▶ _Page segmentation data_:
╔══
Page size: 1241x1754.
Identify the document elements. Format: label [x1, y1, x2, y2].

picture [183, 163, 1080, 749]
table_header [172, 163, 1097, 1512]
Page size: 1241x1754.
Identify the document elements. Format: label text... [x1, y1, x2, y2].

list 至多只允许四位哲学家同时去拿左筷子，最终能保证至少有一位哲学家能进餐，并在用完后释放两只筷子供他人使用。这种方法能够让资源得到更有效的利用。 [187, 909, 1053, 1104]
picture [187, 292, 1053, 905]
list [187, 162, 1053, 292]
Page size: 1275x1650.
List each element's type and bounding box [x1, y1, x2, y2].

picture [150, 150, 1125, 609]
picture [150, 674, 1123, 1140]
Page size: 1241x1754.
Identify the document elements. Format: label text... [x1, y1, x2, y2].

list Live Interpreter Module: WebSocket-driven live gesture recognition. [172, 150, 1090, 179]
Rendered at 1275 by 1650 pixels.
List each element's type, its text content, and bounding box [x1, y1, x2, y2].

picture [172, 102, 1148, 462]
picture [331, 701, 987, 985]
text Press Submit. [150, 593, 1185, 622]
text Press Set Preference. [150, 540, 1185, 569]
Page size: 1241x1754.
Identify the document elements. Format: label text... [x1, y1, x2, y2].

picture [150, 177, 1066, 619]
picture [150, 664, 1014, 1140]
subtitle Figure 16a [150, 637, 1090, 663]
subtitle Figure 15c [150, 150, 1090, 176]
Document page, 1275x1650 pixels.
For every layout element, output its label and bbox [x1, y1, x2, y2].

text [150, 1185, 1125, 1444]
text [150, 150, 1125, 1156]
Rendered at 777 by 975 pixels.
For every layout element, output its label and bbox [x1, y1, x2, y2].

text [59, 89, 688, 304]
╚══
▶ _To-do item_: In your answer, reproduce every entry exactly as it was written.

▶ _Response for this exercise_:
Page size: 1241x1754.
Identify the document elements. Format: label [x1, y1, x2, y2].

picture [183, 163, 1080, 749]
table_header [172, 163, 1097, 1512]
Page size: 1241x1754.
Identify the document elements. Format: label text... [x1, y1, x2, y2].

list 至多只允许四位哲学家同时去拿左筷子，最终能保证至少有一位哲学家能进餐，并在用完后释放两只筷子供他人使用。这种方法能够让资源得到更有效的利用。 [187, 909, 1053, 1104]
picture [187, 292, 1053, 905]
list [187, 162, 1053, 292]
Page size: 1275x1650.
List each element's type and bounding box [x1, y1, x2, y2].

picture [150, 150, 1125, 609]
picture [150, 674, 1123, 1140]
Page size: 1241x1754.
Identify the document elements. Format: label text... [x1, y1, x2, y2].

list Live Interpreter Module: WebSocket-driven live gesture recognition. [172, 150, 1090, 179]
Rendered at 1275 by 1650 pixels.
List each element's type, its text content, and bounding box [x1, y1, x2, y2].

picture [172, 102, 1148, 462]
picture [331, 701, 987, 985]
text Press Submit. [150, 593, 1185, 622]
text Press Set Preference. [150, 540, 1185, 569]
Page size: 1241x1754.
Identify the document elements. Format: label text... [x1, y1, x2, y2].

picture [150, 177, 1066, 619]
picture [150, 664, 1014, 1140]
subtitle Figure 16a [150, 637, 1090, 663]
subtitle Figure 15c [150, 150, 1090, 176]
Document page, 1275x1650 pixels.
For every layout element, output its label and bbox [x1, y1, x2, y2].

text [150, 1185, 1125, 1444]
text [150, 150, 1125, 1156]
Rendered at 777 by 975 pixels.
For every layout element, output its label and bbox [x1, y1, x2, y2].

text [59, 89, 688, 304]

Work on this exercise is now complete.